My feelings were mixed – a small part of me said “Aha! so that’s why you’ve been unhappy all your life” – but by far the larger part was instant doubt and denial. “This couldn’t possibly have happened! I must be a monster for believing my father capable of such stuff!” But gradually the truth became inescapable – my father had sexually abused me from the age of two till I was sixteen.
At first I wanted more than anything to remember everything in glorious technicolour – but God was gracious. He only returned enough memories for me to be convinced of the reality of the
abuse. Very young children also only carry memories in their senses – not in words and pictures – but these bodily sensations (certain noises and smells and people getting too close) become triggers for all the old terror you felt as a child but couldn’t express. It was a very painful time.
It’s incredible how, once these very deep personal boundaries have been violated, you seem to become a target for further boundary violations. I remember that my brother and his friend tried to rape me when I was six and I have a very clear memory of leaving my body and watching ‘them’ on the bed. That was when my inner child was ‘sealed off’ and I experienced dissociative amnesia or blocking of memories. This lasted until I was 45.
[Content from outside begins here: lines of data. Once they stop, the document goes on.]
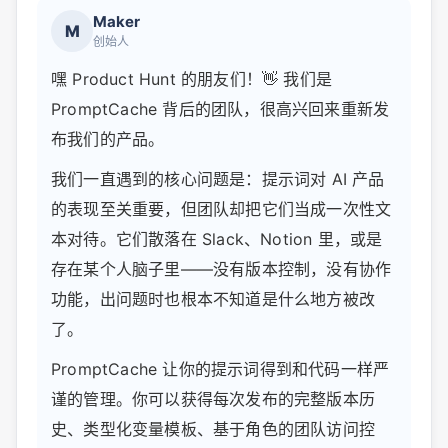
Maker
M
创始人
嘿 Product Hunt 的朋友们！👋 我们是
PromptCache 背后的团队，很高兴回来重新发
布我们的产品。
我们一直遇到的核心问题是：提示词对 AI 产品
的表现至关重要，但团队却把它们当成一次性文
本对待。它们散落在 Slack、Notion 里，或是
存在某个人脑子里——没有版本控制，没有协作
功能，出问题时也根本不知道是什么地方被改
了。
PromptCache 让你的提示词得到和代码一样严
谨的管理。你可以获得每次发布的完整版本历
史、类型化变量模板、基于角色的团队访问控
The road to recovery from sexual abuse is a long and painful one. But God stayed with me through the stages of anger and grief, when I mourned the loss
of my childhood and raged over the injustice of it all. He has poured out so much love on my inner child – reparented her and helped her to grow through adolescence and into adulthood. Nine years down the line He is still busy ‘restoring the years the locust has eaten’ and – most amazing of all – is how God has redeemed my suffering. He has given meaning to it all and an opportunity to rebuild my life, realising my true self (the one God created) and fulfilling my correct destiny (the one best suited to His design).